Currently, officials say, Washington’s gas tax is the primary source of revenue for the state’s transportation department. Washington Department of Transportation Communications Director Lars Erickson said there are other minor funding mechanisms such as licensing and permitting fees that may send some cash to highway preservation projects, but the gas tax is the largest fund available for roadway improvements at both the state and local level - and it’s dying.
“The gas tax itself is not going to survive forever,” said Reema Griffith, executive director of Washington Transportation Commission. “And the reason it’s not a long-term sustainable source anymore is basically cars are becoming more and more fuel efficient.”
Griffith said 20 mpg is the current average for vehicles in the state, and forecasters expect that average to reach 35 mpg by 2035. Griffith said these are conservative estimates, and her agency believes mpg rates will rise much quicker than forecast.
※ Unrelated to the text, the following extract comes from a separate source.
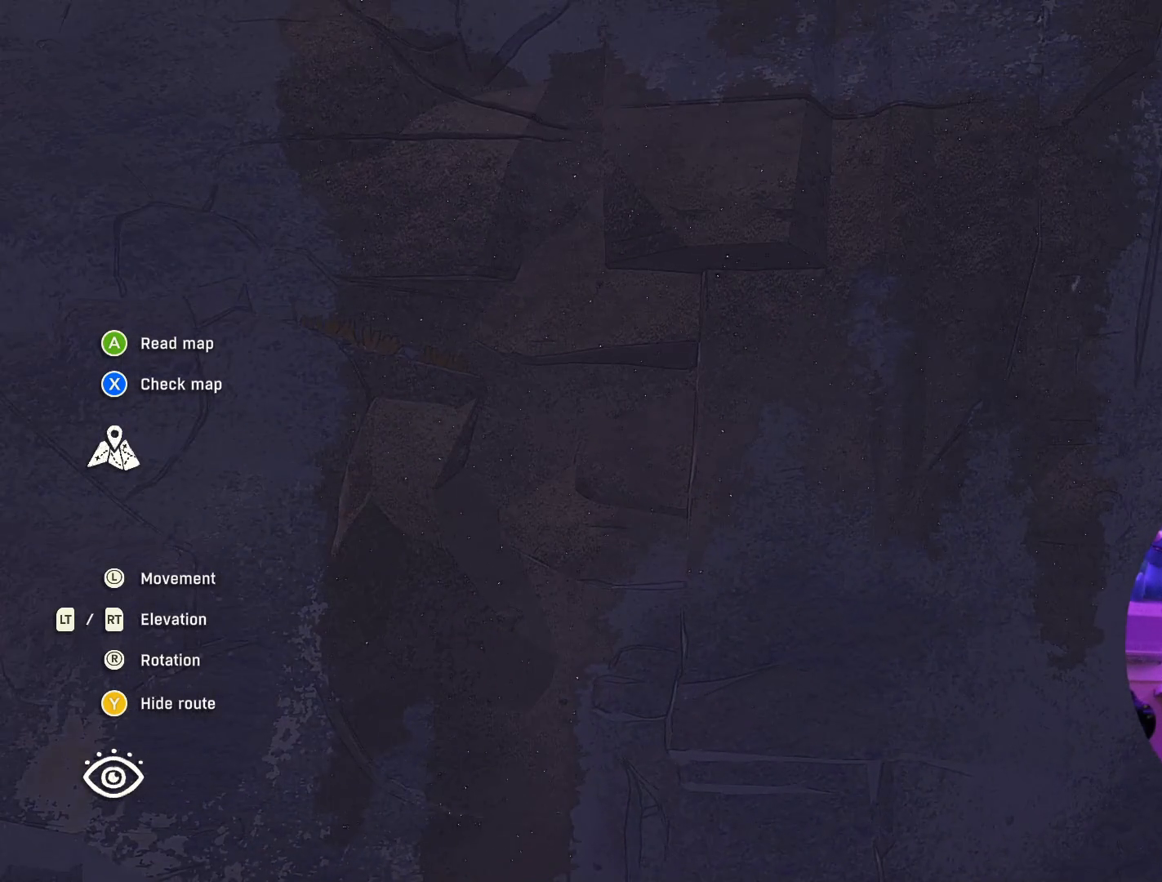
{"buttons": ["L2"], "left_stick": "center", "right_stick": "center", "events": [[50, "R2", "down"], [150, "R2", "up"], [400, "L2", "down"]]}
This is partially due to the fact that vehicle manufacturers are spending billions of dollars transitioning away from fossil fuels, Griffith said.
“If you think about going from 20 miles per gallon to 35 miles per gallon by 2035, that equates to about a 45% reduction in our gas tax revenues,” Griffith said. “You can’t rely on something that’s consumption based when people are simply going to consume less fuel every year.”
Pullman Public Works Director Kevin Gardes said the fuel tax revenue Pullman receives is applied to the city’s street fund and arterial street fund.
“I don’t know if it’s quite a third, but it’s a significant portion of both funds’ revenue,” Gardes said.
Since simply increasing the gas tax is viewed as a short-term solution, some states, including Washington, are experimenting with other forms of taxation.
“In Washington, the state Transportation Commission, which is separate from our transportation agency, is doing a pilot project on the road user charge,” Erickson said. “That’s the concept of people pay a small - it would probably be equivalent to today’s gas tax - charge for the miles they use as opposed to the gallons of gas.”
Griffith said her agency plans to launch the pilot program in early 2018, and it is still looking for applicants. She said the program will involve 2,000 people statewide, and rural drivers who must drive further to reach essential services will make up an important component of the project.
“We really need folks in rural areas like Pullman and elsewhere to participate,” Griffith said. “It’s not saying you endorse or like the idea of paying by the mile, it’s really making sure you’re kind of part of that process and that discussion.”